- Theatrical release poster
- Directed by: Amar Hundal
- Written by: Gippy Grewal Nasir Zaman
- Produced by: Gippy Grewal Siddharth Anand Kumar Vikram Mehra.
- Starring: Gippy Grewal Prince Kanwaljit Singh Jasmin Bhasin
- Cinematography: Baljit Singh Deo
- Edited by: Gurjeet Hundal
- Music by: Mad Mix Avvy Sra
- Production company: Humble Motion Pictures
- Release date: 2 February 2024;
- Country: India
- Language: Punjabi
- Box office: ₹15.25 crore

= Warning 2 =

Indian action drama film

Warning 2 is a 2024 Indian Punjabi-language action drama film directed by Amar Hundal, written by Gippy Grewal and Nasir Zaman. The film is produced by Gippy Grewal, Siddharth Anand Kumar, and Vikram Mehra. The film stars Gippy Grewal, Prince Kanwaljit Singh, Jasmin Bhasin and Dheeraj Kumar. The film was released on 2 February 2024.

== Plot ==
In the present, Geja (Gippy Grewal) is serving time in prison after failing to assassinate his rival Pamma (Prince Kanwaljit Singh), who is lodged in the same jail under heavy security. Still determined to kill Pamma, Geja becomes entangled in a volatile ecosystem of inmates that includes gangs led by Gela, Bhamakad and Zora, each with their own vendettas and shifting loyalties. The predator–prey dynamic between Geja and Pamma intensifies as both men navigate betrayals, covert attacks and uneasy alliances behind bars.

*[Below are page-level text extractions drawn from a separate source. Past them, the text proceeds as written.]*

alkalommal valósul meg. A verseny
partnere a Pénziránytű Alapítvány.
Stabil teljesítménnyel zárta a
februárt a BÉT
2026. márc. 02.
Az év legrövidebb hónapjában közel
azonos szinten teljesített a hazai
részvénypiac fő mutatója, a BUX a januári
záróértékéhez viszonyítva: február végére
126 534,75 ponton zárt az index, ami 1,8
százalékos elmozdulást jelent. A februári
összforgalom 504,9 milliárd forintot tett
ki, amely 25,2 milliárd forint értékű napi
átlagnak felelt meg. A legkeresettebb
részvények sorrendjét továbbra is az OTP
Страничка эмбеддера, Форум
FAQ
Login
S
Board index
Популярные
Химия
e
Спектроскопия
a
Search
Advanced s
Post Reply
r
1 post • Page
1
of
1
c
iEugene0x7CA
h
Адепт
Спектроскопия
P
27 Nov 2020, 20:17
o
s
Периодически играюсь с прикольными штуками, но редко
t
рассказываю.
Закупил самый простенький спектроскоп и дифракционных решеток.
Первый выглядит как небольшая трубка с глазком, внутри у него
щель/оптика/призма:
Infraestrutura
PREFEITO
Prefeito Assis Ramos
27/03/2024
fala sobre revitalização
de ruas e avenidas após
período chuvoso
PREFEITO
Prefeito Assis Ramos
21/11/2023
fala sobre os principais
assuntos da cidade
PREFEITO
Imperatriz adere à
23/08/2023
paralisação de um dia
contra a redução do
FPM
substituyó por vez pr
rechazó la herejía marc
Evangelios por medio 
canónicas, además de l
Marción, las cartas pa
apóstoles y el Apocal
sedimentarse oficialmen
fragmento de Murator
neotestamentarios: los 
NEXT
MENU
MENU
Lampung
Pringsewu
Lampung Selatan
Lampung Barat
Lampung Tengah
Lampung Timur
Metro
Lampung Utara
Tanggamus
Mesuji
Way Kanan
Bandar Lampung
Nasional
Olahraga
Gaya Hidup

The situation escalates when a ruthless police officer, Ranjit Singh (Rahul Dev), decides to transfer the most dangerous prisoners, including Geja and Pamma, to another facility in Rajasthan, using the move to assert control and settle old scores. As the convoy journey unfolds, rival criminals and hidden enemies exploit the transfer to strike, turning the route into a battleground where multiple factions attempt to eliminate Geja and Pamma. The events of the transfer force long-standing grudges and dark secrets from Geja’s past to the surface, pushing all involved deeper into a cycle of violence, revenge and moral compromise.

== Cast ==
- Gippy Grewal as Geja
- Kanchan sangha as Geja sister
- Prince Kanwaljit Singh as Pamma
- Jasmin Bhasin as Ronak
- Jaggi Singh as Rana
- Dheeraj Kumar as Keepa
- Rahul Dev as Inspector Ranjit Singh
- Hobby Dhaliwal as Gurdyal Singh (Ronak's father)
- Rupinder Rupi as Ronak's mother
- Sardar Sohi as Geja's father
- Raj Singh Jhinjar as Gella
- Raghveer Boli as Setti

==Release==
The film was released worldwide in cinemas on 2 February 2024.

== Reception ==
Sukhpreet Kahlon, for The Indian Express, found, "Despite some intriguing elements, Gippy Grewal starrer Warning 2 is a sequel that fails to do more than take forward a needlessly complicated circle of revenge." In a review for The Times of India, Archika Khurana described the film as "a far-fetched continuation of the narrative packed with electrifying action scenes."

== Sequel ==
A month after the release, the production company announced a third instalment.